• Выбранный отрывок:
┄┄┄┄┄┄
Курляндцев при первом же удобном случае рассказал Резанову, что его посадили под арест за то, что он осмелился однажды .пожаловаться камергеру на грубость поручика Толстого.
— Это какой-то сумасшедший корабль, — сказал он, — как только прибудем на Камчатку, прошу вашего согласия, ваше превосходительство, освободить меня и отправить обратно в Петербург сухим путем. Оставаться на корабле я не могу.
Подобное поведение в отношении академика Курляндцева было совершенно необъяснимо. Человек с мировым именем подвергся совершенно бессмысленным оскорблениям. Резанов, переехав в дом губернатора, написал пространный рапорт директорам Российско-Американской компании и товарищу морского министра Чичагову. Он писал ему:
«Милостивый Государь, Павел Васильевич, — известная мне ваша справедливость обнадеживает меня, что от множества упражнений ваших на пользу отечества уделите вы несколько времени и на рассмотрение утесненного моего положения: я просил господ директоров компании объяснить вам страдания мои, будьте Ваше Превосходительство, моим судьею и подивитесь, что самые кроткие меры мною с самого начала предпринятые не могли обуздать буйства. Я стыжусь повторять здесь то, что выносить уже я решился. Теперь чувствую я в полной мере следствия беспорядка начавшегося еще при устроении сея экспедиции и уверен, что ежели б Ваше Превосходительство имели в отправлении оной принадлежащее вам участие, тогда б занимался я одним делом и избавлен бы был пустых переписок»…
В письме своем с острова Святой Екатерины главному правлению компании Резанов писал, что создавшаяся на корабле обстановка заставляет его принять новое решение, а именно — после окончания своей Миссии в Японии сойти с корабля в Петропавловске-на-Камчатке и предоставив Крузенштерну самому идти с грузом мехов в китайский город Кантон и Дальше, возвращаться в Россию — «так как неисполнение его приказаний командирами судов и совершенно своевольные их распоряжения представляют множество неудобств к дальнейшему начальствованию его экспедицией».
┄┄┄┄┄┄
• Исходные записи:
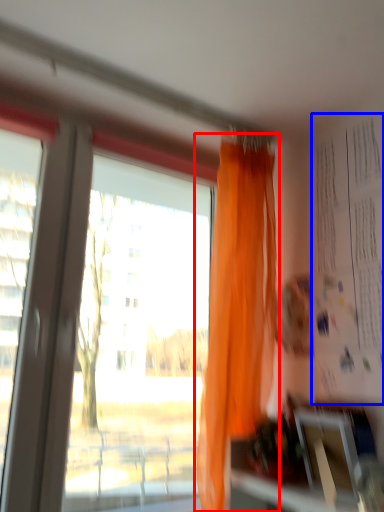
Question: Which object appears farthest to the camera in this image, curtain (highlighted by a red box) or bulletin board (highlighted by a blue box)?

Choices:
 (A) curtain
 (B) bulletin board

Answer: (A)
┄┄┄┄┄┄
• Что нужно сделать:
1. Воспроизведите без единого изменения часть отрывка о Резанове начиная со слов «Курляндцев при первом» и заканчивая словами «корабле я не могу.» включительно.
2. Выпишите дословно все строки записей, не включая в ответ изображения.
Текст и записи никак не связаны между собой.

• Ответы по номерам:
1.
Курляндцев при первом же удобном случае рассказал Резанову, что его посадили под арест за то, что он осмелился однажды .пожаловаться камергеру на грубость поручика Толстого.
— Это какой-то сумасшедший корабль, — сказал он, — как только прибудем на Камчатку, прошу вашего согласия, ваше превосходительство, освободить меня и отправить обратно в Петербург сухим путем. Оставаться на корабле я не могу.

2.
Question: Which object appears farthest to the camera in this image, curtain (highlighted by a red box) or bulletin board (highlighted by a blue box)?

Choices:
 (A) curtain
 (B) bulletin board

Answer: (A)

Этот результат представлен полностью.